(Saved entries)
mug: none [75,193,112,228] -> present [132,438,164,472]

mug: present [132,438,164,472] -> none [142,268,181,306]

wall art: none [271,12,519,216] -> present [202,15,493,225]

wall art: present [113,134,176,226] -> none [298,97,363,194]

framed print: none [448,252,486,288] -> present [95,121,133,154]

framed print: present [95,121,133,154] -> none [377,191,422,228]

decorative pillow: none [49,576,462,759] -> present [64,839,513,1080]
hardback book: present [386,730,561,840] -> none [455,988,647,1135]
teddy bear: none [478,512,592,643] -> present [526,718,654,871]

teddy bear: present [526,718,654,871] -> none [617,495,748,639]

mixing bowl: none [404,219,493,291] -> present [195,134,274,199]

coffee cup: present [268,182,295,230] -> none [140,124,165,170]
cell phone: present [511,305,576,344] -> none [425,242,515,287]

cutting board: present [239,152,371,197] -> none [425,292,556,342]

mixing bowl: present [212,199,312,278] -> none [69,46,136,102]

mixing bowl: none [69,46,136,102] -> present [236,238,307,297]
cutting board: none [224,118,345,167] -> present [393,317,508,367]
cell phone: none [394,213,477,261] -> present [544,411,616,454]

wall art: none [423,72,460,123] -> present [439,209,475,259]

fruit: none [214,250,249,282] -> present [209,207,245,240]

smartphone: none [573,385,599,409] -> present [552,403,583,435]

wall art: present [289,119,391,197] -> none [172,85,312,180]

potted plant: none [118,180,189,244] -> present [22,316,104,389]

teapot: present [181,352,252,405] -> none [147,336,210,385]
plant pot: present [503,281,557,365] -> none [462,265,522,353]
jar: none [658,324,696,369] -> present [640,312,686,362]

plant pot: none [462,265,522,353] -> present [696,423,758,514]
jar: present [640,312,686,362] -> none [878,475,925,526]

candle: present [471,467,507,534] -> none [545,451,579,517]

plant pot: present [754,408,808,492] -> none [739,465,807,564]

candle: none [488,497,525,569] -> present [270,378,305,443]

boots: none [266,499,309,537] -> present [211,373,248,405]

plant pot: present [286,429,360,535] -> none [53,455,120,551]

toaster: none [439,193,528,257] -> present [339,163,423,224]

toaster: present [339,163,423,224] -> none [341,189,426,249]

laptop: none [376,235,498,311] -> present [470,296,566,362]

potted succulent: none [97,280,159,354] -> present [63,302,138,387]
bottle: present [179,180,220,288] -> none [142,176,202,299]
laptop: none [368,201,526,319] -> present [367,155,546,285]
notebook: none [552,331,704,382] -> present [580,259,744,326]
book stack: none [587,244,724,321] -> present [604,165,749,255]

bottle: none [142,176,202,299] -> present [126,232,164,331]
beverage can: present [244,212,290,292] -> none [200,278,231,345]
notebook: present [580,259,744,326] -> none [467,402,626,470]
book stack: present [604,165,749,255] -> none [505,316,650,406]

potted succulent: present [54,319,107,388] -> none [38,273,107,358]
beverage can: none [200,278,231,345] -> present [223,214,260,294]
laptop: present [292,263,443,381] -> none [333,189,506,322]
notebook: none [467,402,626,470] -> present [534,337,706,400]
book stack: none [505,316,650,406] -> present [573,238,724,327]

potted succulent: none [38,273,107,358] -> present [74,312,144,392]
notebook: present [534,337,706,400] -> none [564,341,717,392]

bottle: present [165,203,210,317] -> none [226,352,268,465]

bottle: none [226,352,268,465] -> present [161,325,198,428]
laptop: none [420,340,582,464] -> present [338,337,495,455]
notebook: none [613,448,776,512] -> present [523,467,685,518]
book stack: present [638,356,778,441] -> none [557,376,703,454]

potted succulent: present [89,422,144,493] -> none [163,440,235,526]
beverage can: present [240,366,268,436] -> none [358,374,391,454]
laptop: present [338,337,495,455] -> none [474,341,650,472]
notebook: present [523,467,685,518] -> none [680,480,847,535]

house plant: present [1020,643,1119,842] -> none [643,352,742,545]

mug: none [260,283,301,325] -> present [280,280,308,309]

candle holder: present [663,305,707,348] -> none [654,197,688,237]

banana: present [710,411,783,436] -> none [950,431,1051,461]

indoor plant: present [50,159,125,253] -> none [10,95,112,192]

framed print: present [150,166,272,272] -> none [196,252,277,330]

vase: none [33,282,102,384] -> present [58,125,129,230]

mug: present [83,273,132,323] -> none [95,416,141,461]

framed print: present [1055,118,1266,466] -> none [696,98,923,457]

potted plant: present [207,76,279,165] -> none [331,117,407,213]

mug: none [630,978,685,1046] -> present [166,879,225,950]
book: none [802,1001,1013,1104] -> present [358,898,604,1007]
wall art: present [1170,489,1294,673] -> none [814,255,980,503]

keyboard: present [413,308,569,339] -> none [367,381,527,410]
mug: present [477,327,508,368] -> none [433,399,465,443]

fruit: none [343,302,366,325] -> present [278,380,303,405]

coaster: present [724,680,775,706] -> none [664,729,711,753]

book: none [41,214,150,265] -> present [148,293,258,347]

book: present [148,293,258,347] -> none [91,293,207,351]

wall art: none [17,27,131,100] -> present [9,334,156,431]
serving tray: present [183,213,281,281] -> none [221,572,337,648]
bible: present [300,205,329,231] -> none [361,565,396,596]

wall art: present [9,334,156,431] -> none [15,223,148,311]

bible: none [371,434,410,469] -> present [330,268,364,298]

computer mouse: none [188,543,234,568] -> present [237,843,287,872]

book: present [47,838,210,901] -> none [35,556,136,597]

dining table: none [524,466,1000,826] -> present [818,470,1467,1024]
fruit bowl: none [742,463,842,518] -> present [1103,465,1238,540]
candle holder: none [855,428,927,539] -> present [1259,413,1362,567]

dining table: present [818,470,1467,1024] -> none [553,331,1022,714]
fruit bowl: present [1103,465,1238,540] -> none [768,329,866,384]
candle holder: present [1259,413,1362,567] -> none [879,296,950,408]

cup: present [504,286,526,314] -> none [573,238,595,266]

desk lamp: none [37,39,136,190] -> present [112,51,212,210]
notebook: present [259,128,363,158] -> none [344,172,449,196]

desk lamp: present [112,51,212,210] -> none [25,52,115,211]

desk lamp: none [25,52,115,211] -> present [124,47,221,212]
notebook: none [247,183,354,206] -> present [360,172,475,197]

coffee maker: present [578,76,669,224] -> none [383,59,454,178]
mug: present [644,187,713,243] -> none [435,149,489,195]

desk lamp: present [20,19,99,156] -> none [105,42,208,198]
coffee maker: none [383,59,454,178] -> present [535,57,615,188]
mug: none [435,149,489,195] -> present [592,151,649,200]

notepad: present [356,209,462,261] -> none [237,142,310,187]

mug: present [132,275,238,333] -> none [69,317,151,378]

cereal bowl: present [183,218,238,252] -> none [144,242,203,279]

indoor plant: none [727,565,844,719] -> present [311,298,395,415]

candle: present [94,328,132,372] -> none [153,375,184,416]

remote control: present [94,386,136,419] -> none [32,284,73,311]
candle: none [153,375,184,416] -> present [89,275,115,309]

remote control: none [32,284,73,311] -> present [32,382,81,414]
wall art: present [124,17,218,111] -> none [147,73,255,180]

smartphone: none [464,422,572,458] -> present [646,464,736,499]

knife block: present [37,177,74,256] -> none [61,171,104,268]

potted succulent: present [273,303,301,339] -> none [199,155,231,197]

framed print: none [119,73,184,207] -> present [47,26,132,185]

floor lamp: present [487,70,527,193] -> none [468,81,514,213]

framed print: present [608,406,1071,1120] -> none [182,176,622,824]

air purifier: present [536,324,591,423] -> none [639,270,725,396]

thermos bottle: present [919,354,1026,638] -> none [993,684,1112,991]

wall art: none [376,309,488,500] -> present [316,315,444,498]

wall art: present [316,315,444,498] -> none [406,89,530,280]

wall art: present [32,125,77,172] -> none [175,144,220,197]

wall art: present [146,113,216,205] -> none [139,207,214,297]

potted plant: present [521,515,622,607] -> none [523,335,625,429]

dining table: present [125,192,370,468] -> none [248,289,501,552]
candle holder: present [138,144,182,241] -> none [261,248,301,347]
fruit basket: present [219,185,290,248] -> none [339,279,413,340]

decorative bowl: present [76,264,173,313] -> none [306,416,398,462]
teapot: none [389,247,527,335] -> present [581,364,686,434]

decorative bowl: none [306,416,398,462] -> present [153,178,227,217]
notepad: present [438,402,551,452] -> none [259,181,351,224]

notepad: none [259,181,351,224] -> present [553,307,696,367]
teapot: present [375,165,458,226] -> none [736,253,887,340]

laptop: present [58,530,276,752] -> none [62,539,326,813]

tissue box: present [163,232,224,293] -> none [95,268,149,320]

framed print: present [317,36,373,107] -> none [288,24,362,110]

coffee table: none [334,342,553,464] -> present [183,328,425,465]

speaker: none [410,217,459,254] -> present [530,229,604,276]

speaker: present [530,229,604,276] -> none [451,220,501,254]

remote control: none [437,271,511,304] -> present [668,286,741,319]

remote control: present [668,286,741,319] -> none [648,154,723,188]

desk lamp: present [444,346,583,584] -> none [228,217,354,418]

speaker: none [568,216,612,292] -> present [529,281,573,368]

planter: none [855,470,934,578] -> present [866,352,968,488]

:: WHAT IS EXPECTED ::
Only the lines with "stack" are needed; find them in the records and copy each one.

:: RESPONSE ::
book stack: none [587,244,724,321] -> present [604,165,749,255]
book stack: present [604,165,749,255] -> none [505,316,650,406]
book stack: none [505,316,650,406] -> present [573,238,724,327]
book stack: present [638,356,778,441] -> none [557,376,703,454]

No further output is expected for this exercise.